ABOUT THIS TASK: Below is a set of records. Please retype every one exactly.

WORKING DATA:
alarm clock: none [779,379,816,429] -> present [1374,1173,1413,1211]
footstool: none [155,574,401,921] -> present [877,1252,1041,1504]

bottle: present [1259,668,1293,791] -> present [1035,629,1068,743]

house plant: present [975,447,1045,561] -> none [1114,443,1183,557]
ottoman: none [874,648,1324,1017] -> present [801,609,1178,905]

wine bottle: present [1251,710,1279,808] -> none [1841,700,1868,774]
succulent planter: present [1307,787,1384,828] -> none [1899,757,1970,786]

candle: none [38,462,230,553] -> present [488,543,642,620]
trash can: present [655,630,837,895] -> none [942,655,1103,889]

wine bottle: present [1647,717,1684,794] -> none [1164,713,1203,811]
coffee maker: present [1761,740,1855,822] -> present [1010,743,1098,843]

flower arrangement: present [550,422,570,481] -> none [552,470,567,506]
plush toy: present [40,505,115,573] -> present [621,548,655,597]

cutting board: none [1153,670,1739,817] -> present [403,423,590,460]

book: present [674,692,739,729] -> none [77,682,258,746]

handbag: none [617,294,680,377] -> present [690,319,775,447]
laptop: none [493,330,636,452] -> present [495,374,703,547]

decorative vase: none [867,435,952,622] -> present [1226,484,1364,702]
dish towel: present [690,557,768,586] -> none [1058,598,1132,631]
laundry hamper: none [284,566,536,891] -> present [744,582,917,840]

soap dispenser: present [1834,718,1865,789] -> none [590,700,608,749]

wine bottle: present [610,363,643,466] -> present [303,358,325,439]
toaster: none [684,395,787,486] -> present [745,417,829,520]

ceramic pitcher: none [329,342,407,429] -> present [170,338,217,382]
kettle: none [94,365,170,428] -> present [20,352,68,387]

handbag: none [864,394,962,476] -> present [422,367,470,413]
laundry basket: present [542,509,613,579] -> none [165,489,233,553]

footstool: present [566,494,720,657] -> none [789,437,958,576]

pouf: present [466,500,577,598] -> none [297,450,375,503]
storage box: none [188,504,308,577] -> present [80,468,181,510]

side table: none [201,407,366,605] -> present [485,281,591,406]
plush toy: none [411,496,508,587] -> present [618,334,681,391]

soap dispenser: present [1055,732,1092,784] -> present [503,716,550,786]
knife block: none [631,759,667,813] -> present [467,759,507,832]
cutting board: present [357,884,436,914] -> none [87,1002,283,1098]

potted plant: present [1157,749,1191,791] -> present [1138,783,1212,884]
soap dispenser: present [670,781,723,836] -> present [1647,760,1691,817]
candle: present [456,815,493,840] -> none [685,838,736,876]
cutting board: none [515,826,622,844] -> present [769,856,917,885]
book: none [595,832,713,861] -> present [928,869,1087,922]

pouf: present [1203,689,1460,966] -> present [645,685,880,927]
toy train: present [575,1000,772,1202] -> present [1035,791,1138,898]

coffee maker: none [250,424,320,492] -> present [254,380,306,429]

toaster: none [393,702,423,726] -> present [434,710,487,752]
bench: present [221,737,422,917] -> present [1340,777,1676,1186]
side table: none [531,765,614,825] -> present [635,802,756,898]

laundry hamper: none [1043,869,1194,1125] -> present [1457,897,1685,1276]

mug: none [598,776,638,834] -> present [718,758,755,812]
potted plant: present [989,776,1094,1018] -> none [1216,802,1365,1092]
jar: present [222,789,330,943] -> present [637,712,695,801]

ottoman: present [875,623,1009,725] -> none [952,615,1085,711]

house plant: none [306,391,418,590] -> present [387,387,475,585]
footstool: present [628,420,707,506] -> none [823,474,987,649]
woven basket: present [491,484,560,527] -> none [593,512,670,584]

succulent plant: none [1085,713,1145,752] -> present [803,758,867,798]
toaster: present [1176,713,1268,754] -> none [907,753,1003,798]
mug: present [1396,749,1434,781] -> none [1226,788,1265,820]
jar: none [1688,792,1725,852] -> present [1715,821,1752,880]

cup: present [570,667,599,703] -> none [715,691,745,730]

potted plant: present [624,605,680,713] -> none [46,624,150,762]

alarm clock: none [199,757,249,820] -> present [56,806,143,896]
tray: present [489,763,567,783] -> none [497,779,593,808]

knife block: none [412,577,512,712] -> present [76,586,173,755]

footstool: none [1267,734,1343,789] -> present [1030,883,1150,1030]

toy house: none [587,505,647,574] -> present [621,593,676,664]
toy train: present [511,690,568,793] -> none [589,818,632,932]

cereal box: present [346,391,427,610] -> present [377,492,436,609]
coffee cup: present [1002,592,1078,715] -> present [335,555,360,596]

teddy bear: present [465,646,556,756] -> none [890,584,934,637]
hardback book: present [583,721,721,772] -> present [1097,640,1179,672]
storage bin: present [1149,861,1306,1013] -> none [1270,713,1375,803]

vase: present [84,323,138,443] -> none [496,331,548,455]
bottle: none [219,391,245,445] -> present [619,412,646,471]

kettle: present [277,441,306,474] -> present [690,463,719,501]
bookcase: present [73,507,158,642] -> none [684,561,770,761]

SOLUTION TO THIS EXERCISE:
alarm clock: none [779,379,816,429] -> present [1374,1173,1413,1211]
footstool: none [155,574,401,921] -> present [877,1252,1041,1504]

bottle: present [1259,668,1293,791] -> present [1035,629,1068,743]

house plant: present [975,447,1045,561] -> none [1114,443,1183,557]
ottoman: none [874,648,1324,1017] -> present [801,609,1178,905]

wine bottle: present [1251,710,1279,808] -> none [1841,700,1868,774]
succulent planter: present [1307,787,1384,828] -> none [1899,757,1970,786]

candle: none [38,462,230,553] -> present [488,543,642,620]
trash can: present [655,630,837,895] -> none [942,655,1103,889]

wine bottle: present [1647,717,1684,794] -> none [1164,713,1203,811]
coffee maker: present [1761,740,1855,822] -> present [1010,743,1098,843]

flower arrangement: present [550,422,570,481] -> none [552,470,567,506]
plush toy: present [40,505,115,573] -> present [621,548,655,597]

cutting board: none [1153,670,1739,817] -> present [403,423,590,460]

book: present [674,692,739,729] -> none [77,682,258,746]

handbag: none [617,294,680,377] -> present [690,319,775,447]
laptop: none [493,330,636,452] -> present [495,374,703,547]

decorative vase: none [867,435,952,622] -> present [1226,484,1364,702]
dish towel: present [690,557,768,586] -> none [1058,598,1132,631]
laundry hamper: none [284,566,536,891] -> present [744,582,917,840]

soap dispenser: present [1834,718,1865,789] -> none [590,700,608,749]

wine bottle: present [610,363,643,466] -> present [303,358,325,439]
toaster: none [684,395,787,486] -> present [745,417,829,520]

ceramic pitcher: none [329,342,407,429] -> present [170,338,217,382]
kettle: none [94,365,170,428] -> present [20,352,68,387]

handbag: none [864,394,962,476] -> present [422,367,470,413]
laundry basket: present [542,509,613,579] -> none [165,489,233,553]

footstool: present [566,494,720,657] -> none [789,437,958,576]

pouf: present [466,500,577,598] -> none [297,450,375,503]
storage box: none [188,504,308,577] -> present [80,468,181,510]

side table: none [201,407,366,605] -> present [485,281,591,406]
plush toy: none [411,496,508,587] -> present [618,334,681,391]

soap dispenser: present [1055,732,1092,784] -> present [503,716,550,786]
knife block: none [631,759,667,813] -> present [467,759,507,832]
cutting board: present [357,884,436,914] -> none [87,1002,283,1098]

potted plant: present [1157,749,1191,791] -> present [1138,783,1212,884]
soap dispenser: present [670,781,723,836] -> present [1647,760,1691,817]
candle: present [456,815,493,840] -> none [685,838,736,876]
cutting board: none [515,826,622,844] -> present [769,856,917,885]
book: none [595,832,713,861] -> present [928,869,1087,922]

pouf: present [1203,689,1460,966] -> present [645,685,880,927]
toy train: present [575,1000,772,1202] -> present [1035,791,1138,898]

coffee maker: none [250,424,320,492] -> present [254,380,306,429]

toaster: none [393,702,423,726] -> present [434,710,487,752]
bench: present [221,737,422,917] -> present [1340,777,1676,1186]
side table: none [531,765,614,825] -> present [635,802,756,898]

laundry hamper: none [1043,869,1194,1125] -> present [1457,897,1685,1276]

mug: none [598,776,638,834] -> present [718,758,755,812]
potted plant: present [989,776,1094,1018] -> none [1216,802,1365,1092]
jar: present [222,789,330,943] -> present [637,712,695,801]

ottoman: present [875,623,1009,725] -> none [952,615,1085,711]

house plant: none [306,391,418,590] -> present [387,387,475,585]
footstool: present [628,420,707,506] -> none [823,474,987,649]
woven basket: present [491,484,560,527] -> none [593,512,670,584]

succulent plant: none [1085,713,1145,752] -> present [803,758,867,798]
toaster: present [1176,713,1268,754] -> none [907,753,1003,798]
mug: present [1396,749,1434,781] -> none [1226,788,1265,820]
jar: none [1688,792,1725,852] -> present [1715,821,1752,880]

cup: present [570,667,599,703] -> none [715,691,745,730]

potted plant: present [624,605,680,713] -> none [46,624,150,762]

alarm clock: none [199,757,249,820] -> present [56,806,143,896]
tray: present [489,763,567,783] -> none [497,779,593,808]

knife block: none [412,577,512,712] -> present [76,586,173,755]

footstool: none [1267,734,1343,789] -> present [1030,883,1150,1030]

toy house: none [587,505,647,574] -> present [621,593,676,664]
toy train: present [511,690,568,793] -> none [589,818,632,932]

cereal box: present [346,391,427,610] -> present [377,492,436,609]
coffee cup: present [1002,592,1078,715] -> present [335,555,360,596]

teddy bear: present [465,646,556,756] -> none [890,584,934,637]
hardback book: present [583,721,721,772] -> present [1097,640,1179,672]
storage bin: present [1149,861,1306,1013] -> none [1270,713,1375,803]

vase: present [84,323,138,443] -> none [496,331,548,455]
bottle: none [219,391,245,445] -> present [619,412,646,471]

kettle: present [277,441,306,474] -> present [690,463,719,501]
bookcase: present [73,507,158,642] -> none [684,561,770,761]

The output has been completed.